AEROSPACE PLANE GUIDANCE USING TIME-SCALE DECOMPOSITION AND FEEDBACK LINEARIZATION

Single-stage vehicles using air-breathing propulsion hold promise for more economical delivery of payloads to orbit. Feedback guidance logic is developed for steering and accelerating such a vehicle along the super- and hypersonic segments of a near-minimum-fuel ascent trajectory. Accurate solutions of the minimum-fuel ascent problem show the effects of dynamic pressure, acceleration, and heating constraints and establish a basis for the development and assessment of guidance logic. The two-time-scale behavior in the optimal solution allows the state space to be decomposed into a control-dependent slow manifold and a family of fast manifolds. Near-optimal guidance is obtained by constructing a composite control law from the control for flying the minimum-fuel reduced-order trajectory on the slow manifold and a control for tracking the optimal reduced-order trajectory.
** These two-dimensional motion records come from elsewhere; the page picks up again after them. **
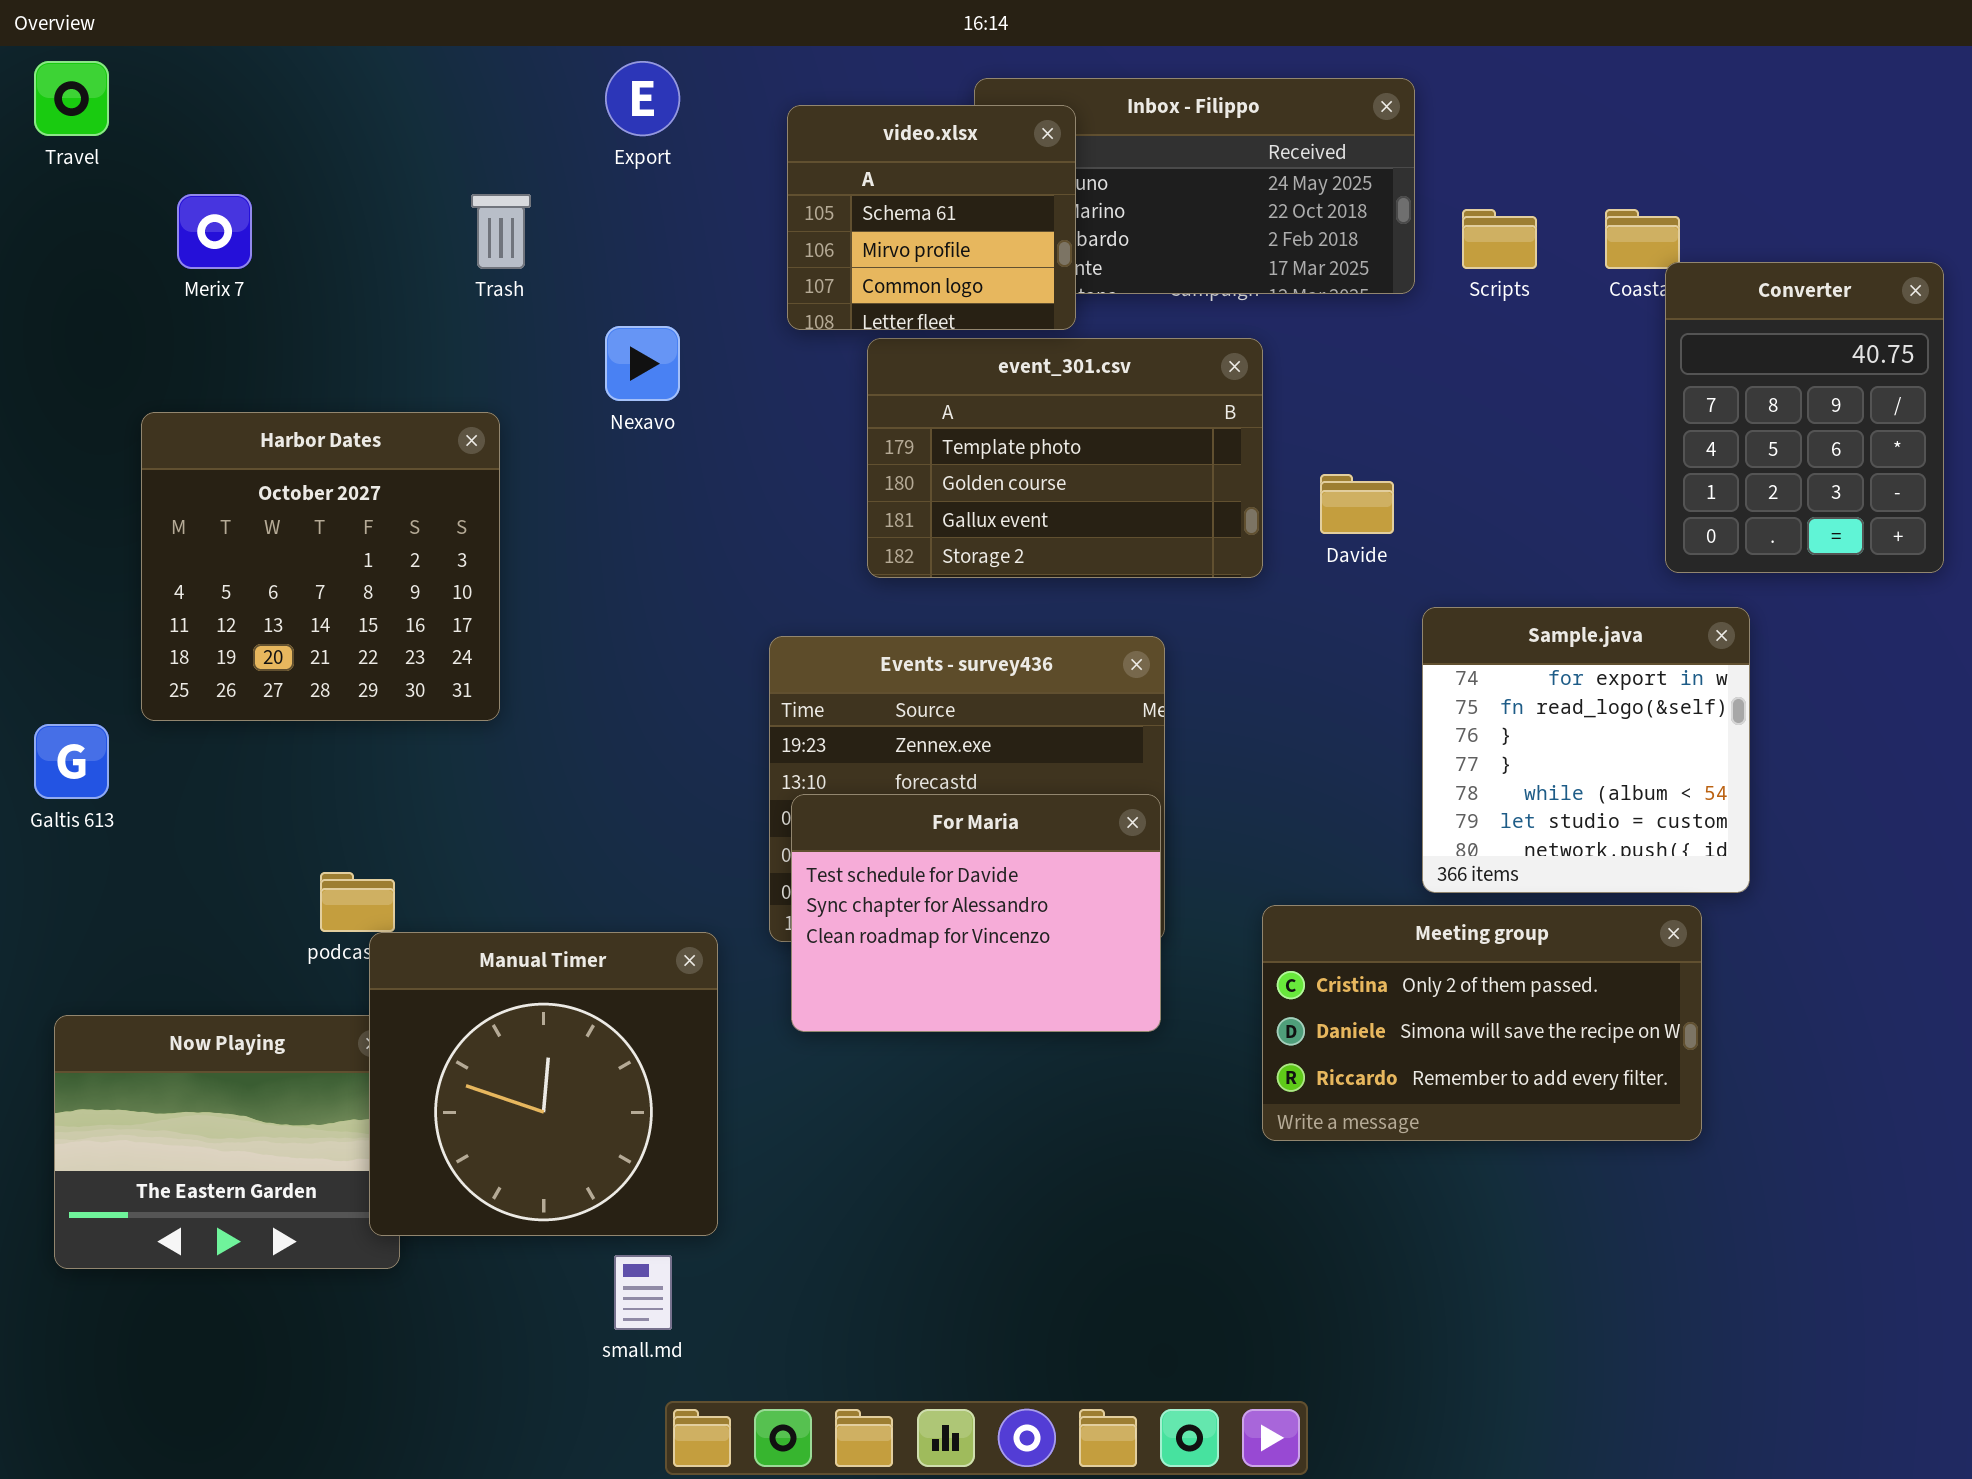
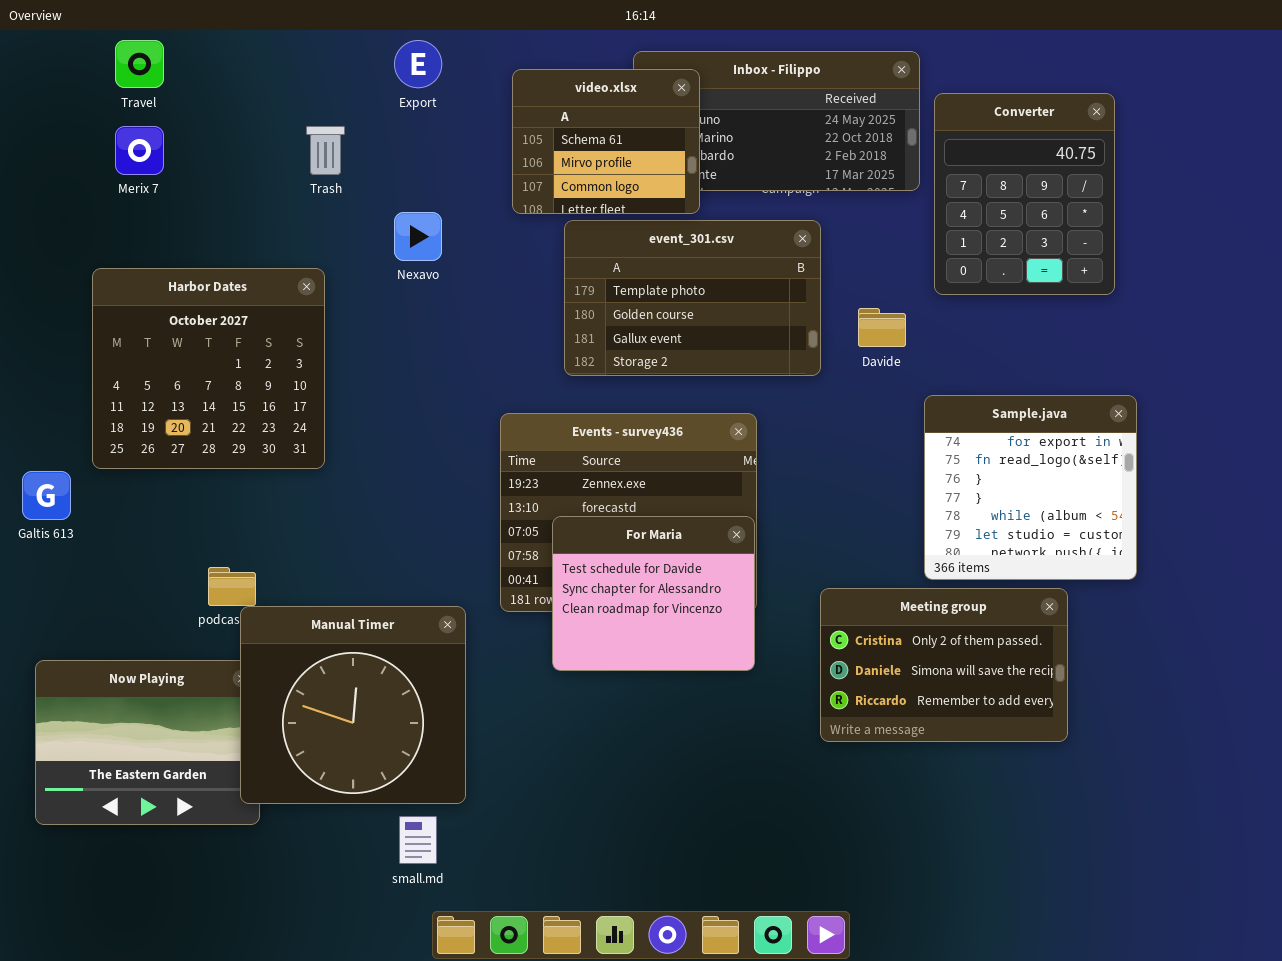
Travel: [34,61,109,136] -> [115,40,164,88], moved
Converter: [1665,262,1944,573] -> [934,93,1115,295], moved
For Maria: [791,794,1161,1032] -> [552,516,755,671], resized
Meeting group: [1262,905,1702,1141] -> [820,588,1068,742], resized

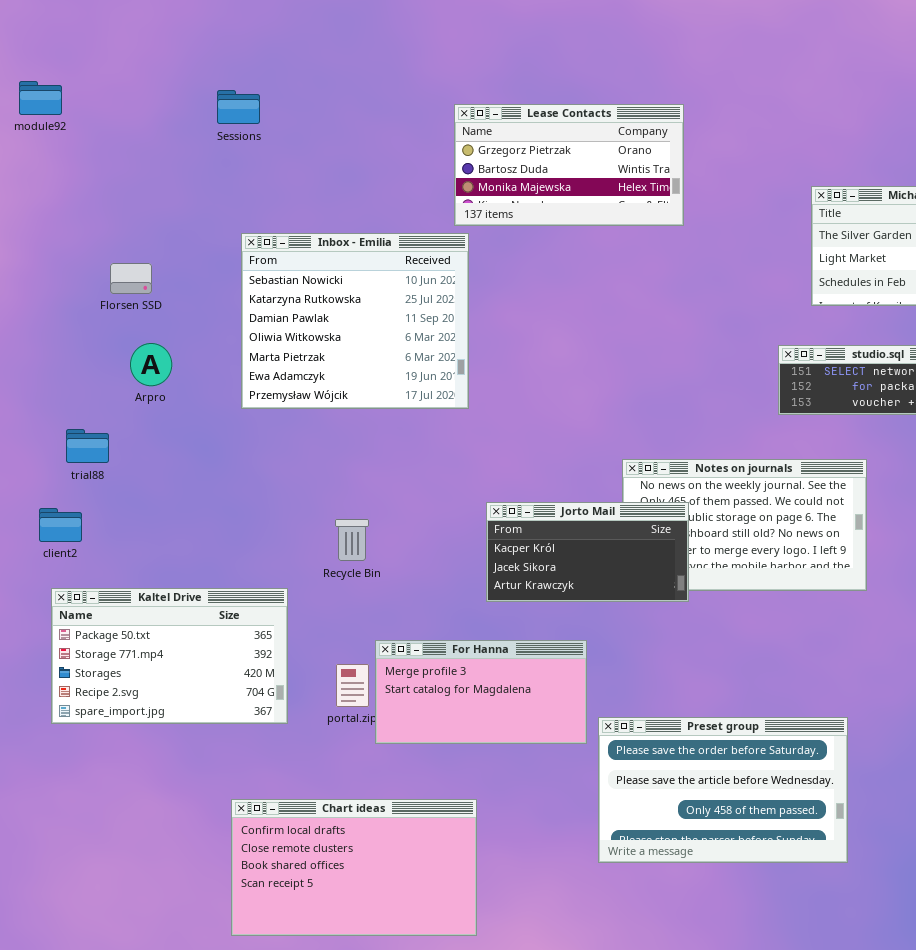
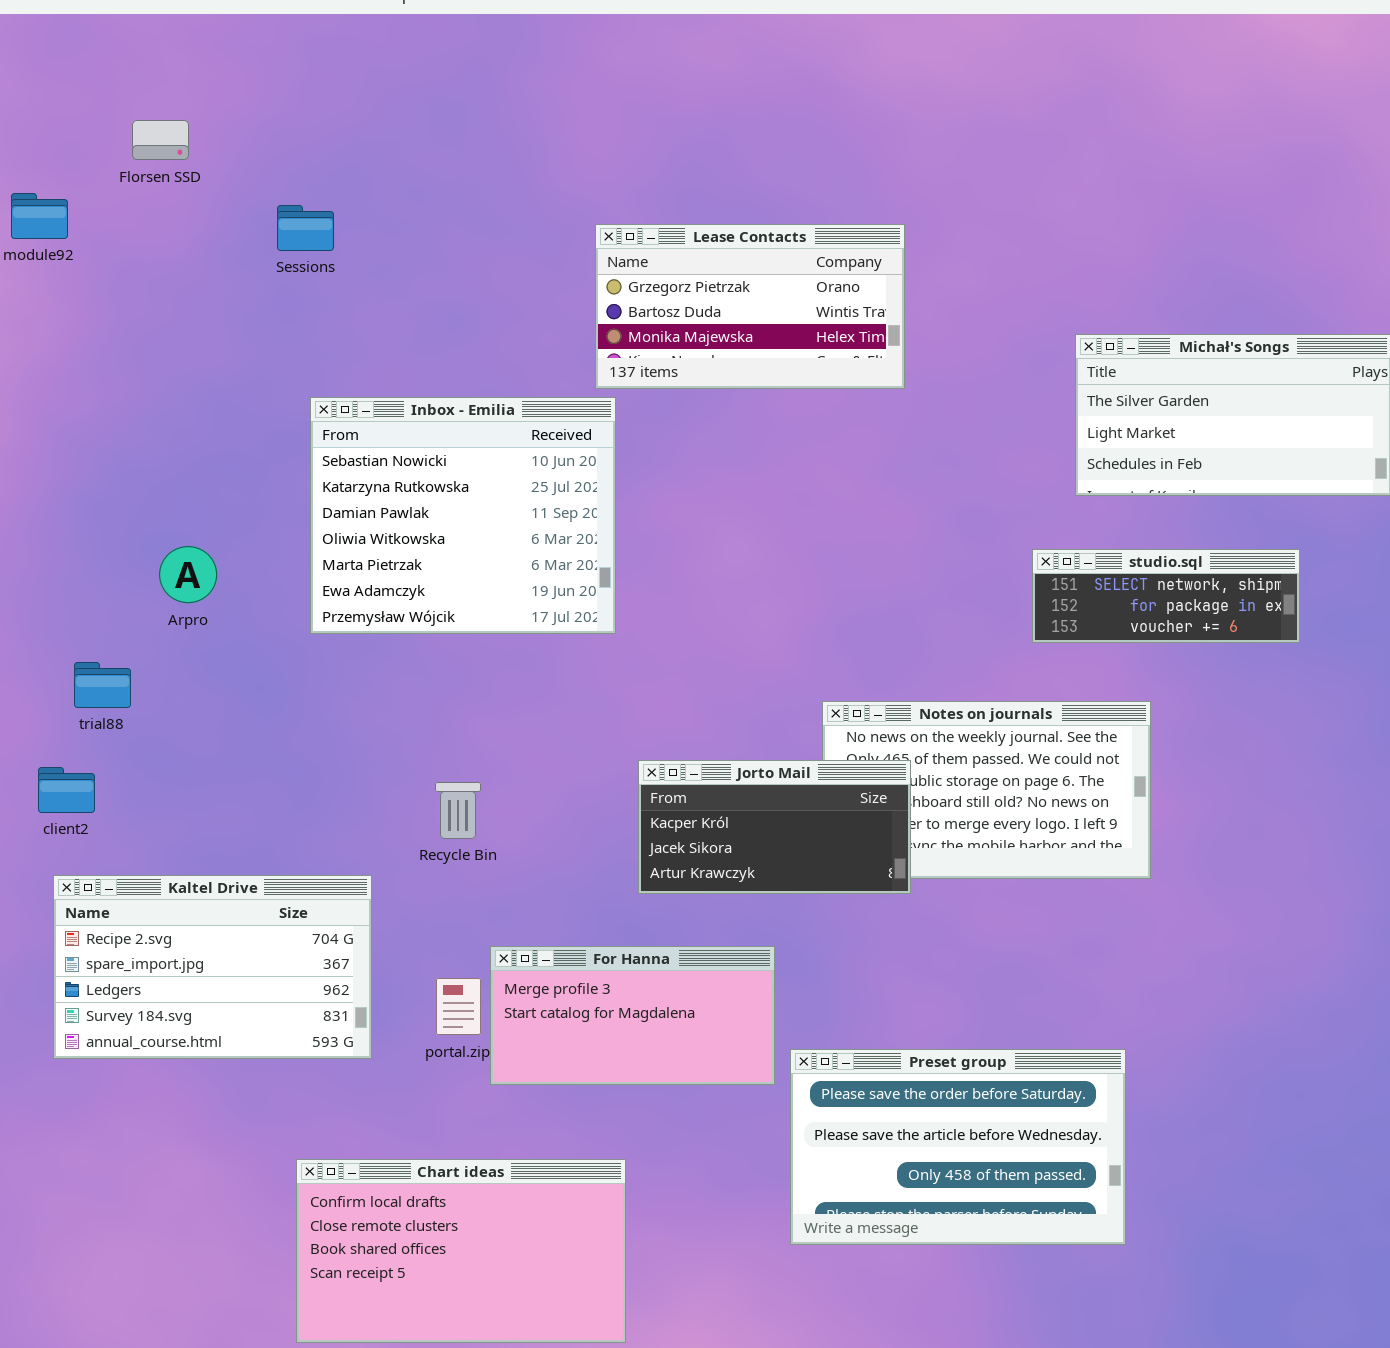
Florsen SSD: [110,263,152,294] -> [132,120,189,160], moved
Kaltel Drive: [51,588,288,724] -> [53,875,372,1059], scrolled down 3 rows

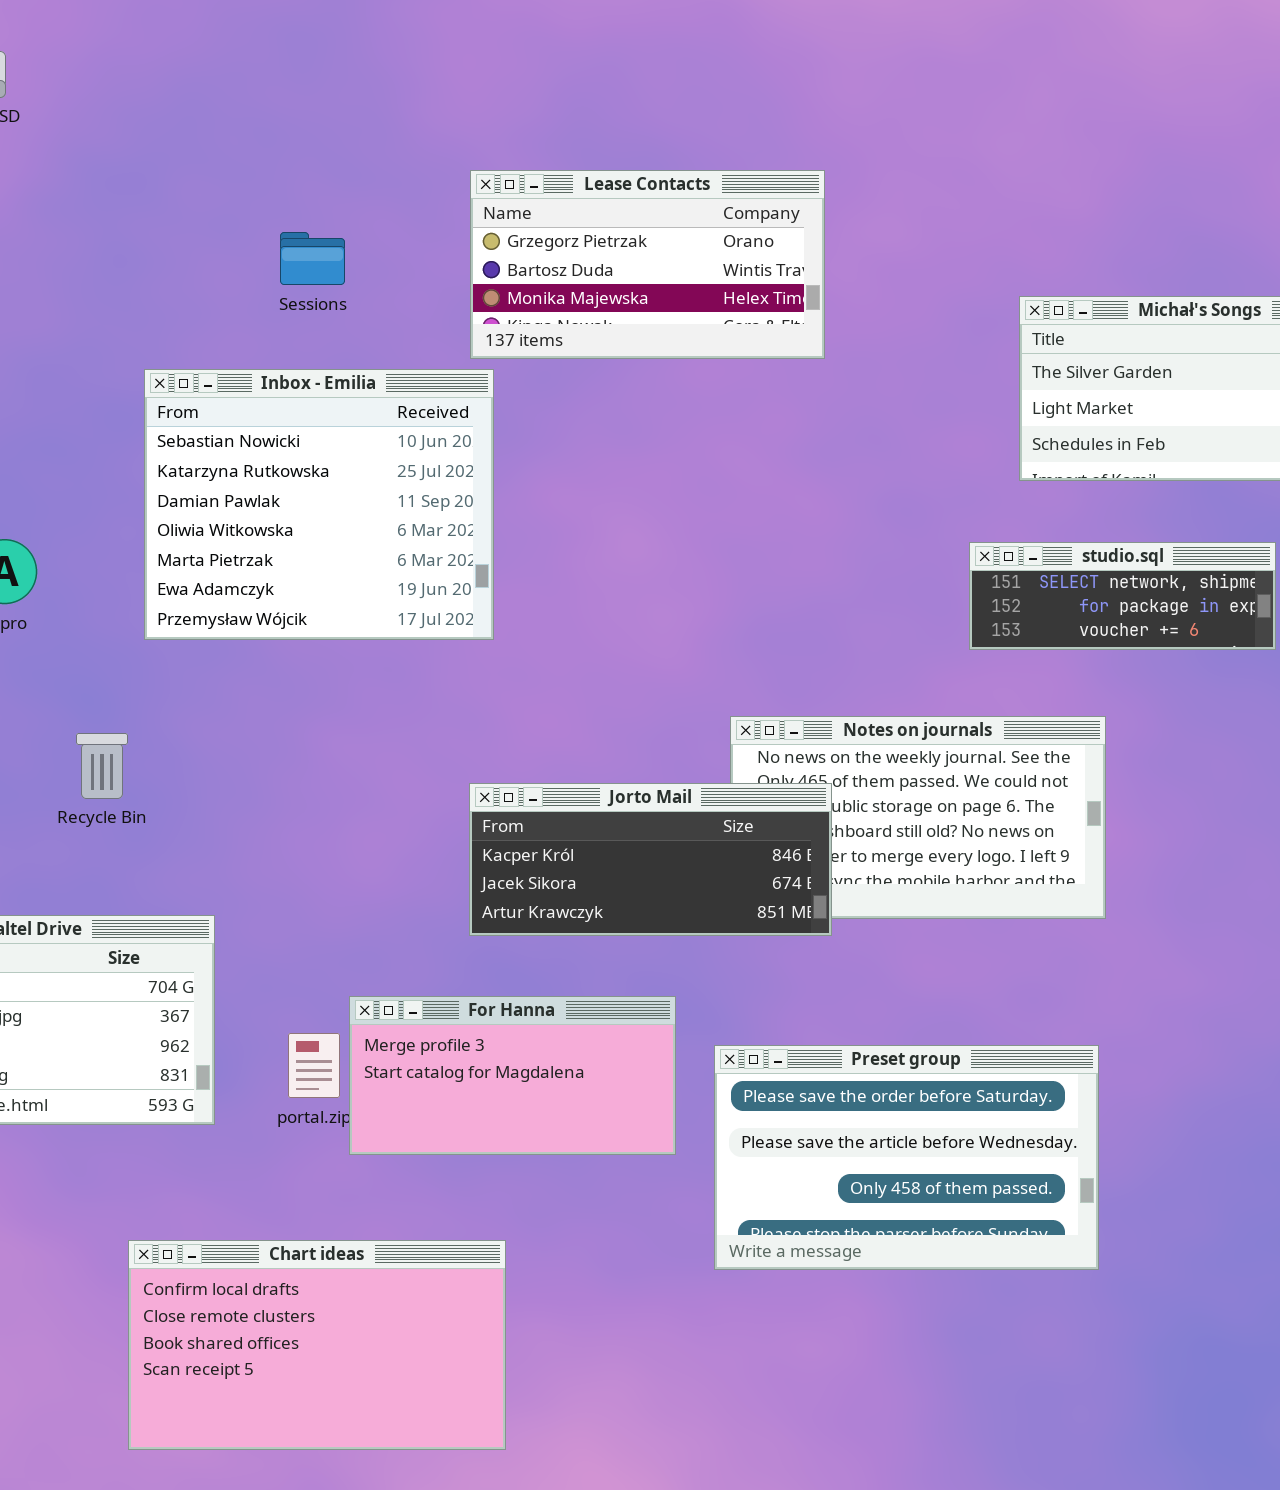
Sessions: [277,205,334,251] -> [280,232,345,285], moved
Jorto Mail: [638,760,911,894] -> [469,783,832,936], resized
Recycle Bin: [435,782,481,839] -> [76,733,128,799], moved
Preset group: [790,1049,1126,1245] -> [714,1045,1099,1270], moved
The tracking problem is solved as a family of regulation problems corresponding to the family of fast manifolds, using the feedback linearization methodology from nonlinear geometric control theory. A complete characterization is given of all state transformation-static feedback pairs that lead to exact linearization of the fast dynamics. Simulation shows that the composite control law produces a near-minimum-fuel ascent.